The complete text of the Court’s opinion in this case is set forth below.

Vintage Rodeo Parent LLC et al. v. Rent-A-Center Inc. Opinion

Recent Decision Highlights the Broad Scope of the Securities Exemption to the North Carolina Unfair and Deceptive Trade Practices Act, N.C. Gen. Stat. 75-1.1, et seq.

In recent opinions, courts have demonstrated a willingness to significantly narrow the applicability of the North Carolina Unfair and Deceptive Trade Practices Act, N.C. Gen. Stat. 75-1.1, et seq.(NCUDTPA), in the context of business disputes by broadly interpreting the applicability of the securities exemption. Like its name suggests, the securities exemption excludes securities transactions from the scope of the NCUDTPA. A recent federal court decision in Robichaud v. Engage2Excel, Inc.,et al., Case No. 5:18-CV-00086-GCM, 2019 WL 2076561 (W.D.N.C. May 10, 2019), indicates that the scope of the securities exemption is broad. The case involved allegations that, following a merger, the defendants withheld the plaintiff’s portion of the merger proceeds because plaintiff, who owned a competing business in the same industry, refused to agree to non-competition, non-solicitation, and non-disparagement provisions. The defendants moved to dismiss the NCUDTPA claim, arguing that the claim should be dismissed pursuant to the securities exemption, because the case arose from a complex securities transaction. In response, the plaintiff argued that the securities transaction was not the focus of the NCUDTPA claim, pointing out that the offensive conduct was the unfair competition in the form of refusing to pay plaintiff his portion of the merger proceeds unless he agreed not to compete with defendants. After finding that the unfair and deceptive conduct was inextricably intertwined with a securities transaction, the Court dismissed plaintiff’s NCUDTPA claim.

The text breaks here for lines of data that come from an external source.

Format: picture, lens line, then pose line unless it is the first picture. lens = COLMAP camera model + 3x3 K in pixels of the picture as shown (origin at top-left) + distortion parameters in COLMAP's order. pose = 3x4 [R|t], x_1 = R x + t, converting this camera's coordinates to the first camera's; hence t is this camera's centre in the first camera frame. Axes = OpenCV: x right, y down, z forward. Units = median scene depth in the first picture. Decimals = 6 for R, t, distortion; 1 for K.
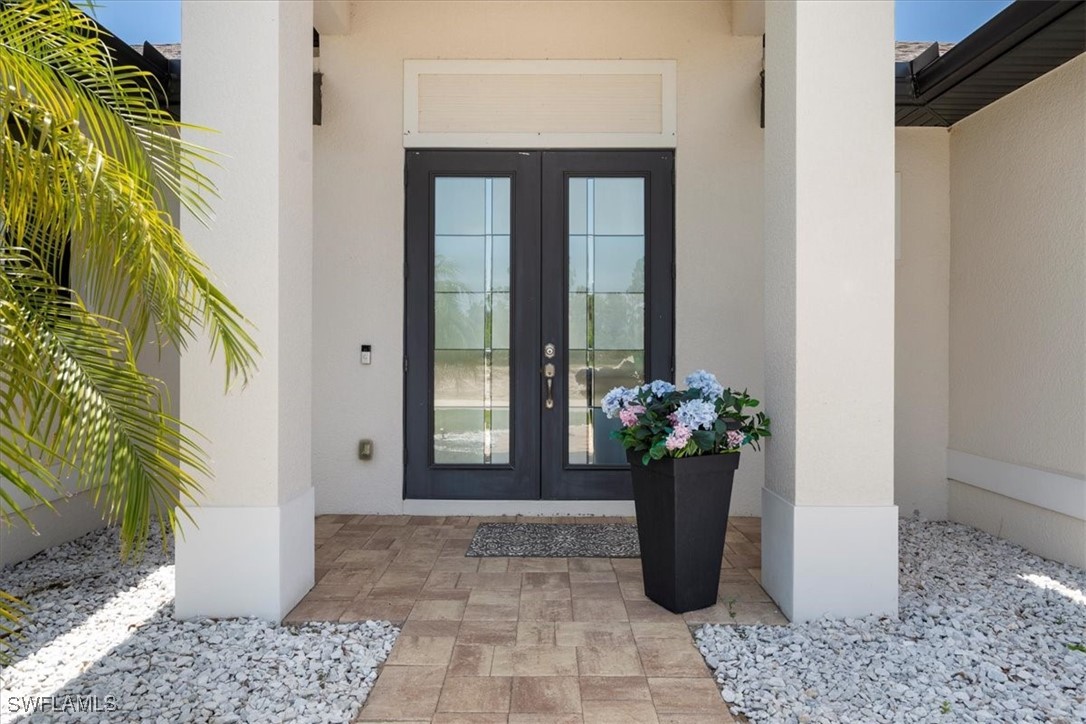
lens RADIAL K [[486.1, 0, 539.6], [0, 486.1, 360.0], [0, 0, 1]] dist [-0.001635, 0.000895]
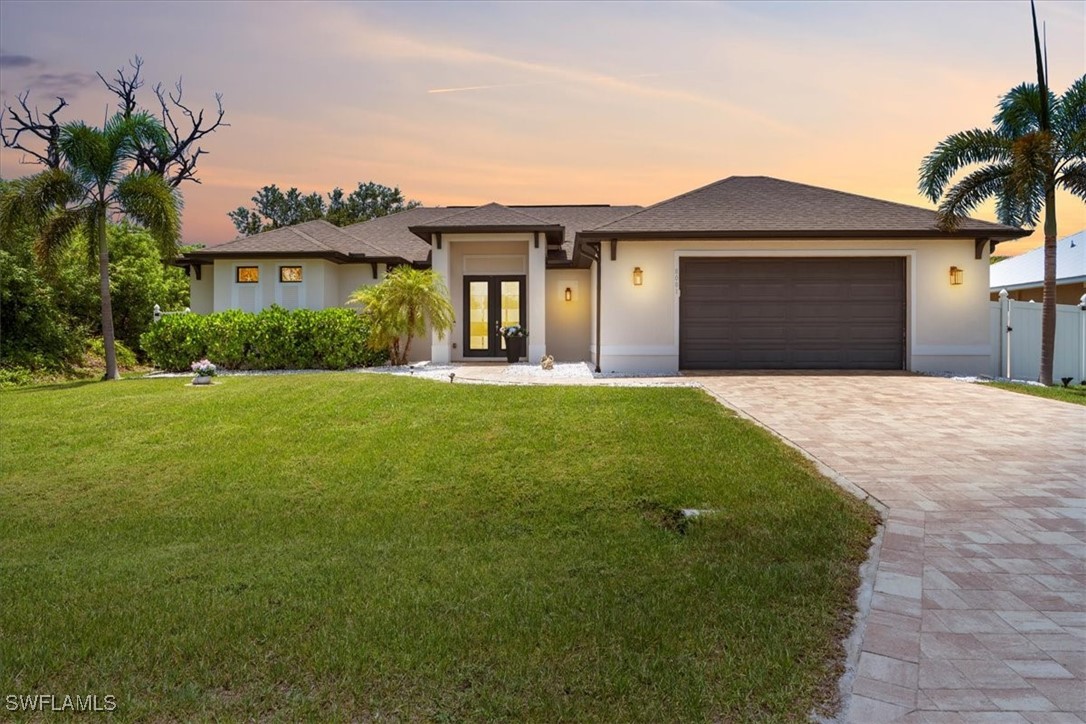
lens RADIAL K [[737.1, 0, 544.8], [0, 737.1, 360.7], [0, 0, 1]] dist [0.005963, 0.000131]
pose [[0.998852, -0.000932, -0.047891, 0.748070], [0.002368, 0.999549, 0.029945, 0.123283], [0.047841, -0.030024, 0.998404, -5.443233]]
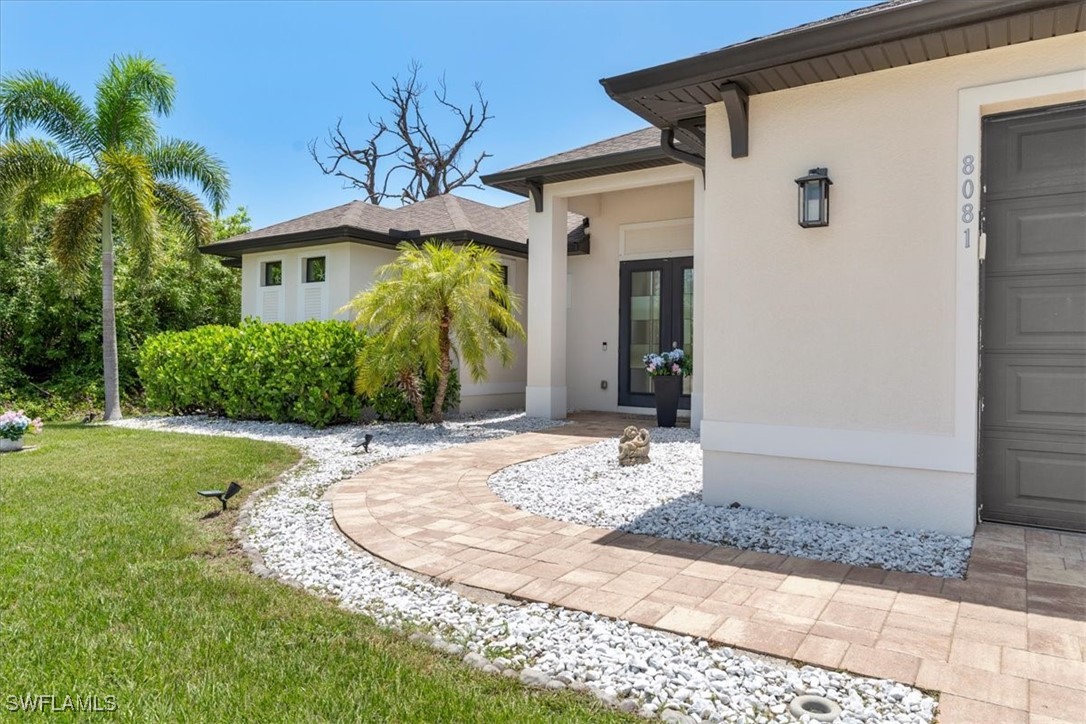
lens RADIAL K [[737.1, 0, 543.7], [0, 737.1, 356.5], [0, 0, 1]] dist [0.005963, 0.000131]
pose [[0.830541, 0.007195, -0.556911, 1.449143], [-0.007399, 0.999971, 0.001884, 0.034755], [0.556909, 0.002556, 0.830570, -2.249729]]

The complete text of the Order partially granting Defendants’ Motions to Dismiss is set forth below.

Robichaud v Engage2Excel Inc

Delaware Court of Chancery Holds a Fully Executed Warrant Agreement is an Invalid Contract Because There Was No Meeting of the Minds

In a post-trial memorandum opinion, the Court of Chancery held that a fully executed warrant agreement between an early employee and her employer did not reflect a meeting of the minds and therefore there was no valid contract. Significant to the Court’s decision was the limited contemporaneous evidence that existed related to the negotiations surrounding the contract. The Court held that the only contemporaneous evidence of any real value was the drafts of the warrant agreement. Those drafts, and the evidence presented at trial revealed that towards the end stage of negotiations the company sent a draft version of the warrant agreement to plaintiff, plaintiff made edits to the draft including removing or diluting certain restrictive covenants contained therein, plaintiff then signed the edited version and sent it to the company for execution without addressing the fact that she had made the edits, and the company believing the version of the warrant agreement that was returned was the same as the version it had sent to plaintiff, failed to notice plaintiff’s edits and signed the agreement. The Court held that, despite the agreement being fully executed, there was credible and convincing evidence that the parties were not operating on the same page and that the company’s representatives believed they were signing the version of the agreement that they had sent to plaintiff, not a version that was edited by plaintiff. As a result, the Court held that there was no meeting of the minds and that the proffered warrant agreement was invalid.

This case serves as a reminder of the importance of documenting negotiations and changes to key terms in draft documents. Failure to do so can lead to unintended consequences and potentially result in a fully executed contract being set aside for failure to satisfy all the elements for creating a valid contract.